Rwanda deploys humanoid robots to fight COVID-19

Rwanda recently deployed five state-of-the-art humanoid robots to aid in its efforts against the coronavirus.

According to The Telegraph, the robots, named Mwiza, Ikizere, Akazuba, Urumuri and Ngabo, were unveiled at a public ceremony in May 2020.

They were reportedly designed to limit the exposure healthcare workers get to virus cases, according to Rwandan Minister of Health Dr Daniel Ngamije. Officials said that the robots could deliver food and medication and screen the temperatures of 50 to 150 people per minute.

They are also able to screen people to see if they are wearing masks or not. If not, they can warn people they need to wear one.

State-of-the-art humanoid robots deployed in Rwanda

It's said that the robots were developed by Zora Bots, a Belgium company and are the result of joint efforts by the Rwandan Ministry of ICT and Innovation and the United Nations Development Programme (UNDP). 

"The infectious nature of COVID-19 calls for technological innovations to tackle the pandemic.

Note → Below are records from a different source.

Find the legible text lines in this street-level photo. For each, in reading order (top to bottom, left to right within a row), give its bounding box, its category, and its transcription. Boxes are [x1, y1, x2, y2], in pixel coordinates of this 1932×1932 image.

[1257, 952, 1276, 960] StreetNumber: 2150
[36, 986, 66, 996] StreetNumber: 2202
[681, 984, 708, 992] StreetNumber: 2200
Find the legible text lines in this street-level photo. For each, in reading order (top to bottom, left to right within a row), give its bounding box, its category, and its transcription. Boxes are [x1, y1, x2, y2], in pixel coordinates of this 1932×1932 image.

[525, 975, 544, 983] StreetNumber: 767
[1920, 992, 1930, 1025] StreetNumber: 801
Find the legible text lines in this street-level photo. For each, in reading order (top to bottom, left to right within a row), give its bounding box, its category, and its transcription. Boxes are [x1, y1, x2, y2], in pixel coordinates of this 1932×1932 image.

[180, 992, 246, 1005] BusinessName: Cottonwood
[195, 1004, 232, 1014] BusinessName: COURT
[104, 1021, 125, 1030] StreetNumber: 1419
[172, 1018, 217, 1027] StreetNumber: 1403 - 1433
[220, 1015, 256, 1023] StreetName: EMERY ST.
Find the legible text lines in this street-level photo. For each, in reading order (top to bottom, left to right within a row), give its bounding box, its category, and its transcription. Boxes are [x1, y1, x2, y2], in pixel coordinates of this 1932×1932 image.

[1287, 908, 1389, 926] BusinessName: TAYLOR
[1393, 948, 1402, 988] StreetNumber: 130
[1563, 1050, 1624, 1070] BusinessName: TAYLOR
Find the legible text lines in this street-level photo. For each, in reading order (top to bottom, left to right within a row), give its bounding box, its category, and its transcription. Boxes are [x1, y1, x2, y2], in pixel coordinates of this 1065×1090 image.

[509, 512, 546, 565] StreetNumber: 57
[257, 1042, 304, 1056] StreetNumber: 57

This is why Rwanda has introduced robots and drones among other high-tech initiatives to enhance efficiency in the fight," ICT and Innovation Minister Paula Ingabire said.

UNDP representative Stephen Rodriques said the project marks the "beginning of a great collaboration […] that's part of a broader partnership" with the East African country. 

While it will reportedly take staff at the ministry of health about a month to be trained how to operate them, they are looking at more robots to aid in the fight against the pandemic.

"We need additional robots for other duties like disinfection in public space, and we are working to get them," Ngamije said during the launch. 

Recent statistics

Rwanda, a major innovation and technology hub in Africa, has recorded 308 coronavirus cases so far, with zero deaths and 209 recoveries, according to official figures. To date, more than 52 300 tests have been carried out in the country of over 12 million.